ひきこもり令嬢は囚われの貴公子に溺愛される 《 第二章 囚われの貴公子は自由奔放 09

「無駄ってことはないんじゃない?」
 あまりそうは見えないが、さすがは王子様といったところだ。
 オーガスタスの正面に座ったリルは自分で淹れたハーブティーをひとくちだけすすった。
「それにしても、最後のはなによ。鍵をかけて大人しくしていればいいのに」
 ひとりになりたくないと彼が駄々をこねたことを責めると、オーガスタスは年甲斐もなく頬をふくらませた。
「いやだよ、外にも出られないしひまじゃないか。せっかく誘拐されてきてるっていうのに」
「まったく、わがままな捕虜だこと……。ねえ、そういえば、服の代金くらいなら払えるわ。馬は、ちょっとすぐには無理だけど」
 ソファから立ち上がり、裏庭をのぞむ窓の前に立つ。野菜畑の近くの木には仮面舞踏会で買い受けた白馬をつないでいる。

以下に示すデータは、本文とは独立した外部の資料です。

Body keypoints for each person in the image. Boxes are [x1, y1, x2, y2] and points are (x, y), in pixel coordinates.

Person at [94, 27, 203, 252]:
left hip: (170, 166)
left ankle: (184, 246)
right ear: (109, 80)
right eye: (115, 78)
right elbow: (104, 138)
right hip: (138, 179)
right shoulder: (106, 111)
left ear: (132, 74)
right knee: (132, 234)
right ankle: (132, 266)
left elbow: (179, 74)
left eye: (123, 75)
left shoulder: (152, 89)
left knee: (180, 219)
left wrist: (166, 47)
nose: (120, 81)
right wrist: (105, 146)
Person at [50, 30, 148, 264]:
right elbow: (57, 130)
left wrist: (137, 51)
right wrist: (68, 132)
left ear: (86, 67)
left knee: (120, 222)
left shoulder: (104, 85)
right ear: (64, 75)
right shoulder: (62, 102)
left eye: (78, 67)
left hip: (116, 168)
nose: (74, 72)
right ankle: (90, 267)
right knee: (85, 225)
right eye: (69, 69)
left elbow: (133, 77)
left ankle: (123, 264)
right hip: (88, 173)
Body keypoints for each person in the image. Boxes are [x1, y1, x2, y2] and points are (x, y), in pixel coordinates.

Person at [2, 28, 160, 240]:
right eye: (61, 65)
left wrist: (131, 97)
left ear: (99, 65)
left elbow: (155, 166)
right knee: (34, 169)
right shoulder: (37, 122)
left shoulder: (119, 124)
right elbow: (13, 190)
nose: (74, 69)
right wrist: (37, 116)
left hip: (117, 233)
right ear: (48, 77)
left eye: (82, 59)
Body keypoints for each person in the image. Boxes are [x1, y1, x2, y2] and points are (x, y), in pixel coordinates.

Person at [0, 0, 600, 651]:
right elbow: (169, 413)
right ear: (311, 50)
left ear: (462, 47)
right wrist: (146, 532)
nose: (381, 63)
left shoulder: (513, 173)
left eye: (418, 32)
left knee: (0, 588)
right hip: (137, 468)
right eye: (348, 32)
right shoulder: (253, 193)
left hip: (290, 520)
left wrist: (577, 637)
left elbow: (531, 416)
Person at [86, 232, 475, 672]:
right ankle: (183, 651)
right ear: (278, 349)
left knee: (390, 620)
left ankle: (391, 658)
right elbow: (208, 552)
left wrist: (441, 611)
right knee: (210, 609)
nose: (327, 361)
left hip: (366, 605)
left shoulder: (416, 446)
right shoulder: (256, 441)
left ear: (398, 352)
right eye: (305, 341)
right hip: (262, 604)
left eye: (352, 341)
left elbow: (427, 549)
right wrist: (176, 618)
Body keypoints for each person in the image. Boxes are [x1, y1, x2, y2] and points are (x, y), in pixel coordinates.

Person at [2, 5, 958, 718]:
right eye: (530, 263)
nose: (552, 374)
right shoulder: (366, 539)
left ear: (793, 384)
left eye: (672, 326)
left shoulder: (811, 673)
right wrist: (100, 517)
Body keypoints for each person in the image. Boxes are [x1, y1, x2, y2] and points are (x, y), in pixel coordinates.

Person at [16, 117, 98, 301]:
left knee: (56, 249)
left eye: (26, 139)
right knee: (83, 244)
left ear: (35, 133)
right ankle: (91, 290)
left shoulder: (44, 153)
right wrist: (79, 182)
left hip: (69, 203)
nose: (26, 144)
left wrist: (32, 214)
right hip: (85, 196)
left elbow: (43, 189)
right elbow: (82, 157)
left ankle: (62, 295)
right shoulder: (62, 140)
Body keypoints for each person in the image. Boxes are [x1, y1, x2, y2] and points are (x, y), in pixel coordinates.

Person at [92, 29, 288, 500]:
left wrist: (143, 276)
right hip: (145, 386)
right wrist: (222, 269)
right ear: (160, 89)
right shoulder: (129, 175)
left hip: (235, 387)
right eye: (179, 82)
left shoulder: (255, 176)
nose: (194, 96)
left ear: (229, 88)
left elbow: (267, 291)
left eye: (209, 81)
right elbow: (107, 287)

「まあまあ気にしないで。僕はあなたに誘拐されてきたわけだけど、利害は一致してる。僕はこの森を満喫して、あなたと楽しく過ごしたい」
 どちらかというと誘拐させられたわけだが、もとはリルが持ちかけたことなので反論はできなかった。


 マレット男爵はほどなくして戻ってきた。思っていたよりも格段に早かった。
「いい天気ですね。散歩するにはちょうどいい」
 マレットが持ってきた真新しい服を着たオーガスタスが言った。森の小道を先立って歩き、太い木の枝に手を伸ばしてぶらさがったりしている。大きな子どもだ。枝が折れないか心配になる。
「ええ、そうですね」
 オーガスタスの言葉に答えたのはマレット男爵だ。
 どういうわけか、彼も「薬草に興味がある」と言い出したので、リルは彼らふたりと薬草摘みに出かけたのだった。
 子どものようにはしゃぐオーガスタスとは対照的にマレットはとても落ち着いている。いや、落ち着いているというのには語弊がある。周囲を警戒しながら森のなかを歩いているようだった。茂みが少しでも揺れるとマレットはひどく狼狽して身をこわばらせるのだ。
「マレット男爵、たぶんうさぎかなにかですよ。……もしかして私が以前、熊に出会ったという話を信じていらっしゃるわけじゃないですよね?」
「まっ、まさか……。信じてなど、いませんよ。ただ、森のなかを歩くことがいままであまりなかったもので」
 顔面蒼白できょろきょろとあたりを見まわすマレットは見ていてなかなか面白い。
(森を歩くのが怖いのなら、どうしてついてくるなんて言ったんだろう?)
 ふだんはリルのななめ前を歩くマレット男爵だが、今日ばかりは歩みが遅れている。森のなかはよほど物騒だと思っているのだろう。
「あっ」
 前を歩いていたオーガスタスが突然、声を上げた。マレットがその声に過剰に反応してリルの背に隠れる。
「へっ!? へ、へへ、蛇じゃないですか!」
 リルの背に隠れたマレットが情けない声で叫んだ。道の真ん中に、進路をふさぐように蛇がにょろにょろと体をくねらせて横たわっている。
 しかしリルは道をふさぐ蛇よりもマレットが何回「へ」を言ったのかというほうが気になる。
「マレット男爵、いま何回『へ』とおっしゃいました?」
「――! そ、んなこと、わかりません」
「きゃっ!?」
 急にうしろから抱きすくめられてふらつく。マレットは道を這う小さな蛇が怖いらしく、リルの体を背中から抱きしめて盾にしている。大きな図体のマレットは小柄なリルにはとうてい隠れきれない。
 ふたりのそんなようすをオーガスタスは微笑したまま見つめ、近くに落ちていた小枝をかがんで拾った。
「ただの蛇だよ。毒はない種類じゃないかな。おーい、道を開けてくれ」
 オーガスタスが小枝でトントンッと地面をたたく。驚いた蛇はすぐに茂みへと蛇行して消えていった。
「ほら、もう大丈夫。マレット男爵、リルさんが困っていますよ」
「……え」
 マレットは慌てたようすで両腕を放した。リルはわずかに頬を赤くしていた。異性に抱きしめられるのに慣れていないからだ。
「リルさん、薬草が生えているのはどこですか?」
 オーガスタスの言葉はどうしてか棒読みだった。彼とふたりきりのときは敬語で話さないからそんなふうに感じたのかもしれない。オーガスタスに手を引かれて歩かされる。
「そこの分かれ道を右です。あのっ、なぜそんなに急ぐのですか!」
 ぐいぐいと手を引っ張られている。痛いくらいだ。なかば小走りになっていて、そうしてどんどん進んでいるから息が切れてくる。